* **Task to carry out**
Put the lines of the data starting at the line that contains "Picture a quiet" and ending at the line that contains "the wooden support stake" into a Markdown table with the columns Row and Line. Number each row, skip blank lines, and include no other lines.

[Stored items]
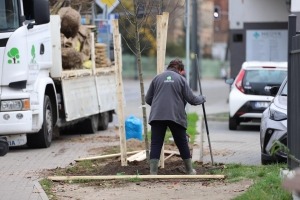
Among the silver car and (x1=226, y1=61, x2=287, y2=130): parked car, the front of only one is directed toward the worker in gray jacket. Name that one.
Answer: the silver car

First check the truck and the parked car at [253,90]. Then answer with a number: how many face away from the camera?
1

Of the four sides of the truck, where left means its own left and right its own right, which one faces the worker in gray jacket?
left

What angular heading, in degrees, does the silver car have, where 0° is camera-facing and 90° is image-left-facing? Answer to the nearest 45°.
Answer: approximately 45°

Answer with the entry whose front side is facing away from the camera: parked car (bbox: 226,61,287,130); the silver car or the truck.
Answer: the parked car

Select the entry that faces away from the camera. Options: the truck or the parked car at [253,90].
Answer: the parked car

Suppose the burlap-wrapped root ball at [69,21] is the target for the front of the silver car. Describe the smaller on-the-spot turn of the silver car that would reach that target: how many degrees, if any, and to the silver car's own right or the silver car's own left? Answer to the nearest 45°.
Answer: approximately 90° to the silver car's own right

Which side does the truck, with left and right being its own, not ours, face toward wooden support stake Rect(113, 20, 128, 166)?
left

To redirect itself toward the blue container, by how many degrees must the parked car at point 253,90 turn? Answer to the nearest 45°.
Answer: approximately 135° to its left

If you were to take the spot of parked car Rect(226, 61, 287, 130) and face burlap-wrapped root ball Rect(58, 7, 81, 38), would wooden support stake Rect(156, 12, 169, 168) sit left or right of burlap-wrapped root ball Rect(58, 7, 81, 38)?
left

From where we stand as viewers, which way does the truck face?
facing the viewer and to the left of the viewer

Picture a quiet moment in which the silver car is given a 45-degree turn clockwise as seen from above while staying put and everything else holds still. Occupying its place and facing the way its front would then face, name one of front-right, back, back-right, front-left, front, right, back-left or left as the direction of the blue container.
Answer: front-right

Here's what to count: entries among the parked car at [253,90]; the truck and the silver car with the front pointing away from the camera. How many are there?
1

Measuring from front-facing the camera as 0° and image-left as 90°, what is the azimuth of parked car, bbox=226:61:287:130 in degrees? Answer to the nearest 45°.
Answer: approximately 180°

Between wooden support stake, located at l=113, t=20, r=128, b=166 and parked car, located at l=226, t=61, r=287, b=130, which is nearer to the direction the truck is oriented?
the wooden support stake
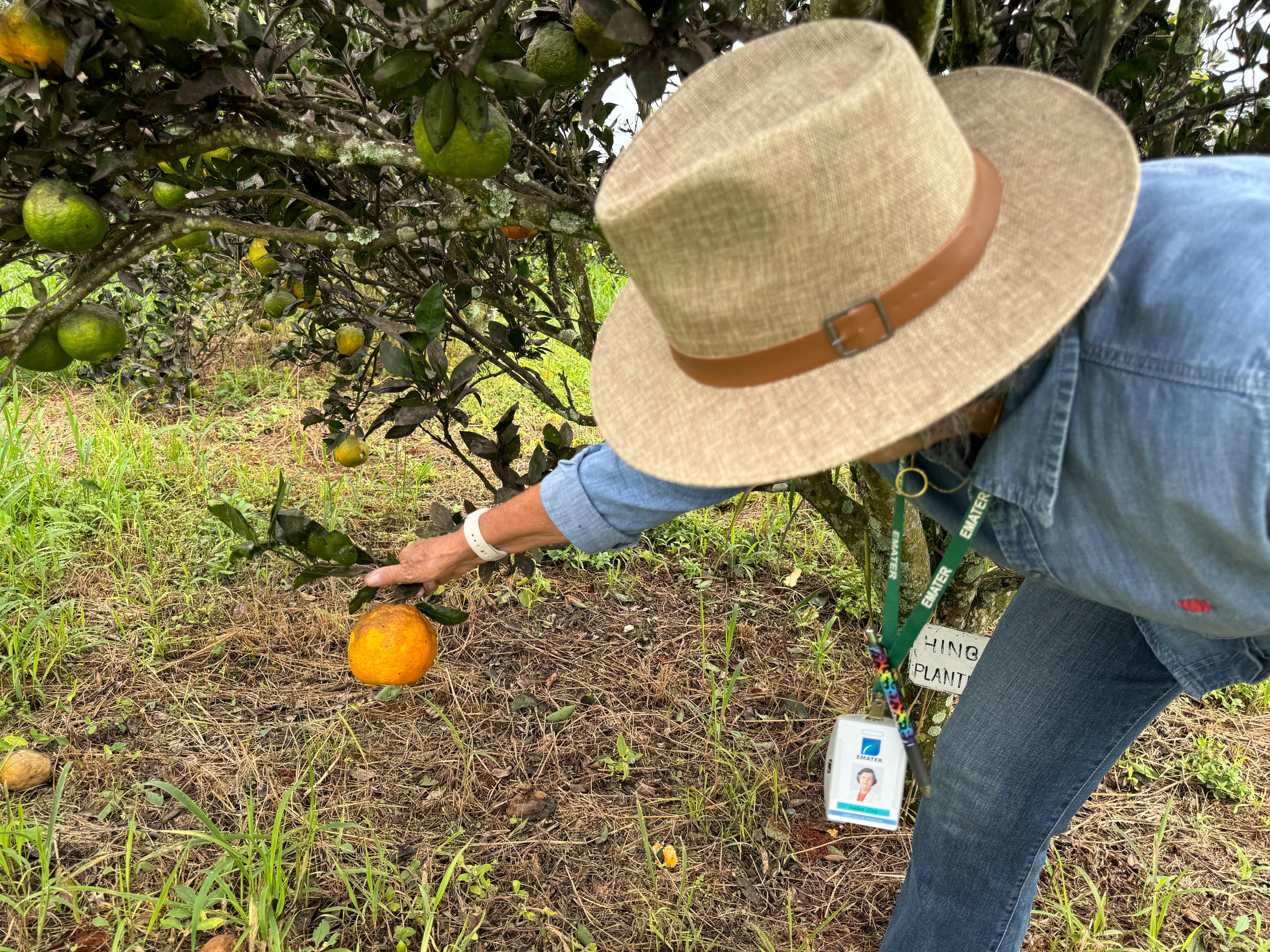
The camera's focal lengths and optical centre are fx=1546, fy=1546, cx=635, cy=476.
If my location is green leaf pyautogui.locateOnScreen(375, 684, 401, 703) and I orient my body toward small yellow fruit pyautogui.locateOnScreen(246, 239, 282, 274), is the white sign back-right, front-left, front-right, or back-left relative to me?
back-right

* **Response to the exercise**
| Row | Line |
|---|---|
| 1 | Picture a quiet moment in which the silver car is given a 45-degree turn clockwise as seen from above while staying put and everything else holds still. Occupying its place and facing the way its front would then face, name one of front-right, back, back-right, front-left, front, right, back-left or left as the direction of the blue container. |
| 2 | Answer: front-right |
| 3 | Here's what to count: entries among the parked car at [253,90]; the truck and the silver car with the front pointing away from the camera. How many are there? |
| 4 | 1 |
| 5 | Measuring from front-facing the camera as 0° and image-left as 90°, what is the azimuth of parked car, bbox=226:61:287:130 in degrees? Answer to the nearest 45°. |
| 6 | Answer: approximately 180° |
| 7 | Between wooden support stake, located at l=113, t=20, r=128, b=166 and parked car, located at l=226, t=61, r=287, b=130, which is nearer to the direction the truck is oriented? |
| 8 | the wooden support stake |